Thread.interrupt()
Godmar Back
gback@cs.utah.edu
Tue Mar 14 16:09:00 GMT 2000
>> Jeff Sturm wrote:
>> > IOW, Sun crippled their API because Win32 doesn't handle interruptable
> > I/O portably. Not a good policy.
> >
> > Since Java doesn't support read() with timeouts either, it is easy to
> > create a "stuck" thread that can never die.
>> Well, according to the JDK 1.2 API docs, it does for socket reads. We don't
> implement this properly yet, though.
>> public void setSoTimeout(int timeout)
> throws SocketException
>
I implemented both InterruptedIOException and the socket timeout stuff
in Kaffe a while ago. You could use SoInterrupt.java and SoTimeout.java
from the regression directory if you need test cases.

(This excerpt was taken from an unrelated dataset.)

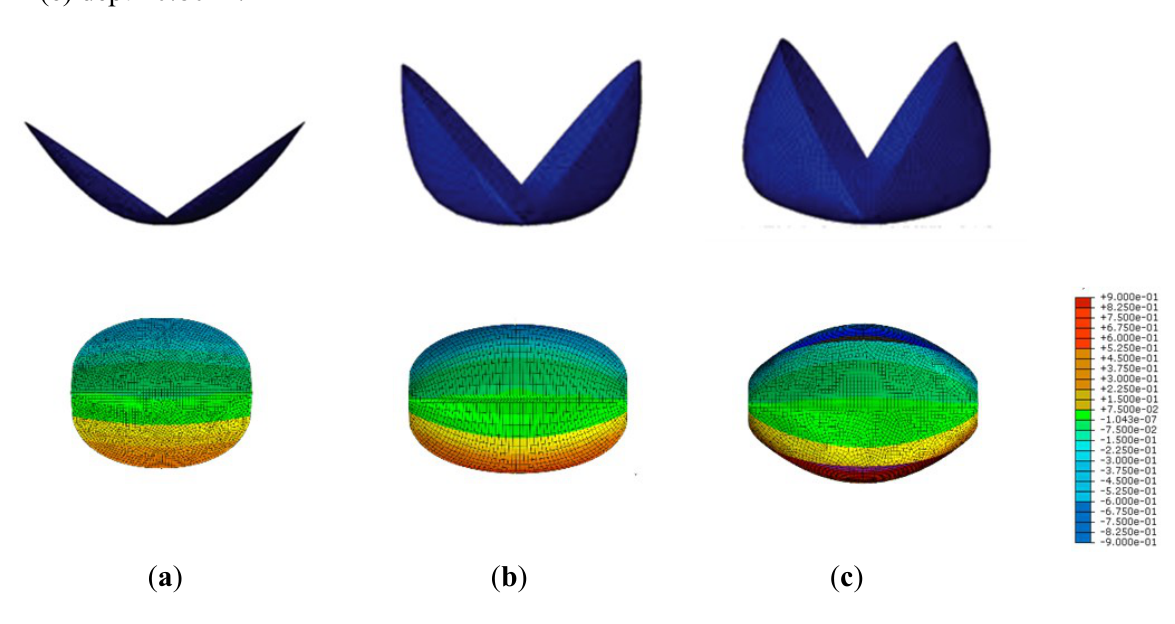
Figure 11. Increasing curvature models and their corresponding displacements. The depth of the shell controls the curvature parameter with ( a ) depth 0.20 m; ( b ) depth 0.48 m; ( c ) depth 0.80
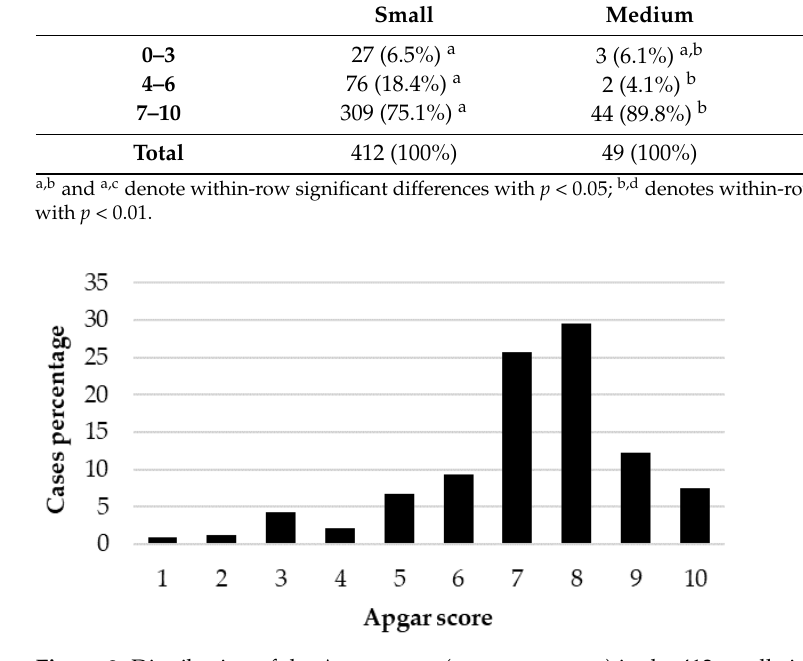
age) is reported in Table 5. Table 5. Distribution (expressed as number and %) of the 1039 live-born puppies in the viability classes.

I tend to agree with Lea's (or whoever's) argument that a meaningful
continuation after an interrupted I/O is rarely possible. IIRC, the
argument he gave was that the interruption will often occur deep inside
a layered hierarchy of BufferReader/StreamReader/Reader etc. which cannot
deal with interrupted I/O. One issue is that you may end up with
partial reads/writes after an interruption, which need to be dealt with.
In other words, the buffer classes would have to be interruption-aware
and "restartable". Otherwise, data may be sent or received twice.
Granted, these classes could be fixed, but at a higher cost in
implementation complexity. For this reason, I think that the more
pragmatic "close-the-socket" approach may be preferable.